Guide: Prof. S. Krishnamoorthy (Professor, Dept. of Information Systems, IIM Ahmedabad)
Title: Classification of Customer Product Reviews Using Sentiment Analysis
- Achieved 90.8% accuracy (compared to 79.5%) in sentiment analysis of book reviews using Python-based machine learning (ML) models and natural language processing (NLP) techniques
Description
We consider the problem of finding out the best techniques in classifying documents not by topic, but by overall sentiment, e.g., determining whether a review is positive or negative. Using novel reviews as data, we try to find out the combination of feature extraction, feature selection and machine learning methods which results in maximum accuracy. We also look at some new weighing schemes which we later find out, are more accurate than our traditional schemes. We conclude by suggesting the combination of tools which is likely responsible for optimum accuracy considering sentiment classification only.
Process
We started by off by comparing reviews to determine their overall sentiment in order to effectively classify them. As per the tests we’ve performed, TF-idf feature extraction methods are performing significantly better than the traditional N-gram feature extraction methods (90.8% as compared to 79.5%). When it comes to feature selection algorithms, we can also state that they are beneficial only for traditional feature selection algorithms and not for tf-idf. Logistic Regression proved to have the highest accuracy in prediction for both kinds of feature extraction models. Thus, with okapi (bm25) tf weighing with smoothed idf as feature extraction, and with logistic regression as prediction, we can expect very high accuracies.
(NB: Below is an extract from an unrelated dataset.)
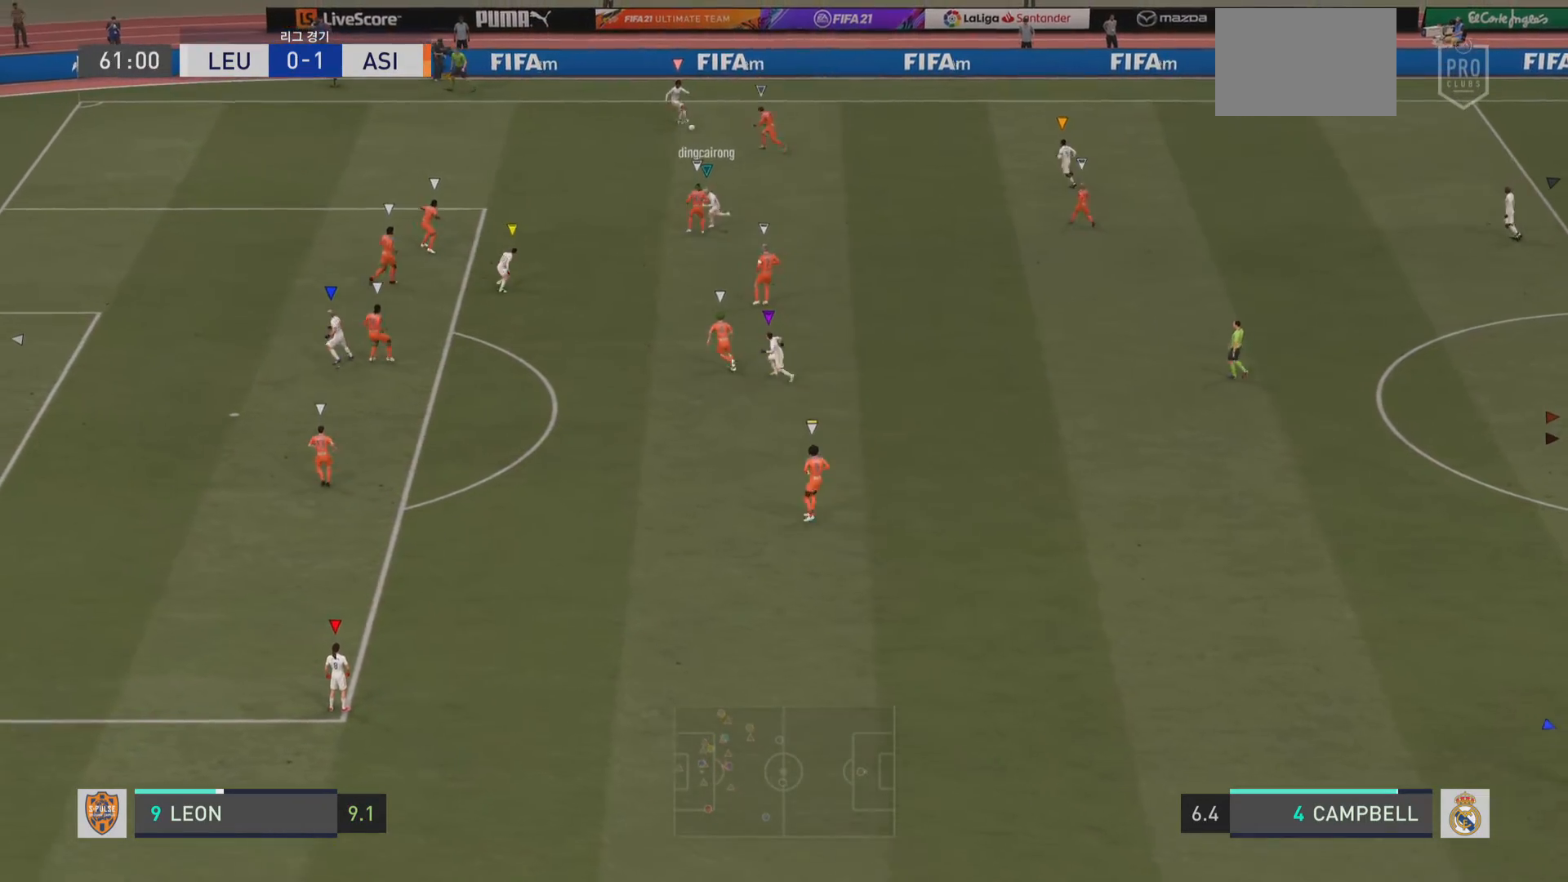
{"buttons": ["L1"], "left_stick": "center", "right_stick": "center", "events": []}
Limitations: We’ve come up with a fairly reasonable method which does have a very good accuracy but we are still open to more explorations. These mainly correspond to changing the parameters and observing the effect of them on our primary results. Starting with the traditional methods where feature selection was a boon, two things could have been altered to probably get better accuracy. These being the ‘n-gram’ (which is unigram in our experiments), and the count of features we select from feature selection algorithms.
The former may have better results considering the bi-grams like ‘not pleasing’, ‘not bad’ as compared to unigram based evaluation. The later may not be of any importance since feature selection didn’t have any benefits in case of tf-idf weighing schemes. However, reducing around 20,000 features to 500 would definitely reduce the accuracy by quite some bit. Hence is still worth the effort.